Boshafte Medienkritik von Chris Kraus
Albert Schuch spielt Jennys Gegenspieler namens Gimmiemore, einen Showmaster und Host einer trashigen Fernsehshow. In der sehr witzigen, sarkastisch-bitteren Darstellung dieser Show übt Chris Kraus auch boshafte Medienkritik. Das ist zwar wenig neu, und die Wirklichkeit ist so absurd, dass man sie kaum mit Kritik überbieten kann. Trotzdem ist die Kritik so notwendig wie überzeugend. In ihm erkennt Jenny einen Menschen aus ihrer Vergangenheit wieder – und nun wandelt sich das Melodram mehr und mehr in eine Rachegeschichte voller moralischer Untiefen.
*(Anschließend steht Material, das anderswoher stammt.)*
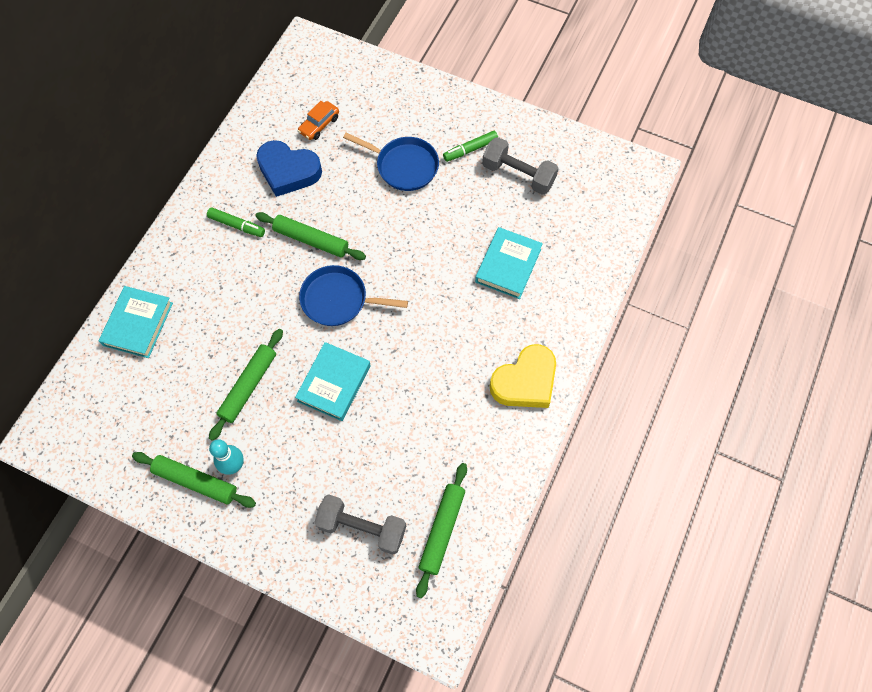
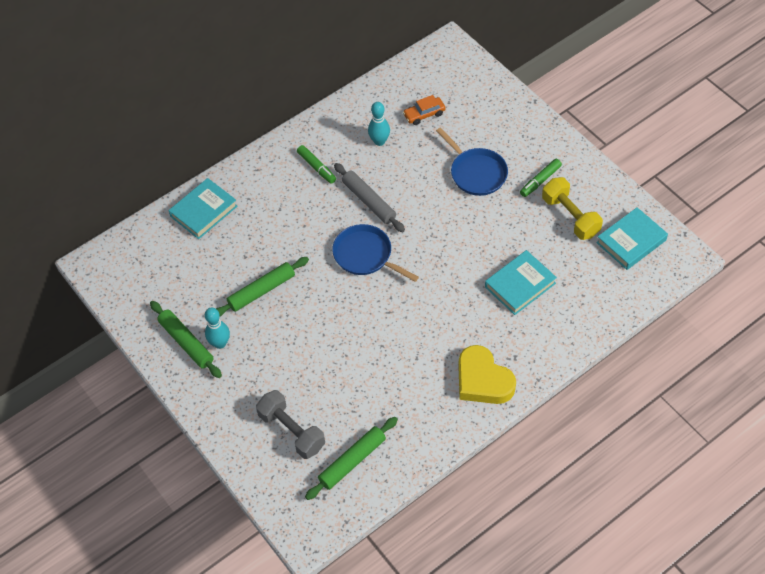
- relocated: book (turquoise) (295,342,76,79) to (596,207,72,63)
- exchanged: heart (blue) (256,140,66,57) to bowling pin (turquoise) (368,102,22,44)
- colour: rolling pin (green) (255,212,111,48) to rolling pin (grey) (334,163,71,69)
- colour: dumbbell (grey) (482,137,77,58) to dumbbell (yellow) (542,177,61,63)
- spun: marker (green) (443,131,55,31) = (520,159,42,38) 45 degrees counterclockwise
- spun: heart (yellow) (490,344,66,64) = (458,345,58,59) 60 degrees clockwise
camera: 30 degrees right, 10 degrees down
Achterbahnfahrt der Gefühle und Szenen
Chris Kraus hat mit „15 Jahre“ keine direkte Fortsetzung des Vorläuferfilms gedreht, sondern ein ganz eigenständiges Werk, das alles will, und viel erreicht: Eine Achterbahnfahrt der Gefühle und Szenen, die kraftvoll ist und emotional zwingend, gelegentlich tief, auch manchmal kitschig, aber immer unterhaltend. Wer sie vor fast 17 Jahren im Kino gesehen hat, kann sie nicht vergessen haben: Jenny, die Hauptfigur von „Vier Minuten“ und ihre Darstellerin Hannah Herzsprung.
Hannah Herzsprung macht den Film unbedingt sehenswert
Noch mehr als der Vorgänger ist „15 Jahre“ Hannah Herzsprungs Film. Sie hält diesen Film zusammen, sie verknüpft – natürlich auch, weil sie einen bipolaren, zwischen Manie und Depression schwankenden Charakter spielt – durch ihre Energie, ihre Ausstrahlung und ihr Können, die vielen Pole und losen Enden dieses Films. Allein schon wegen Hannah Herzsprung, aber auch um ihrer Mitspieler wie um der sehr besonderen Filmmusik willen, sollte man „15 Jahre“ nicht versäumen.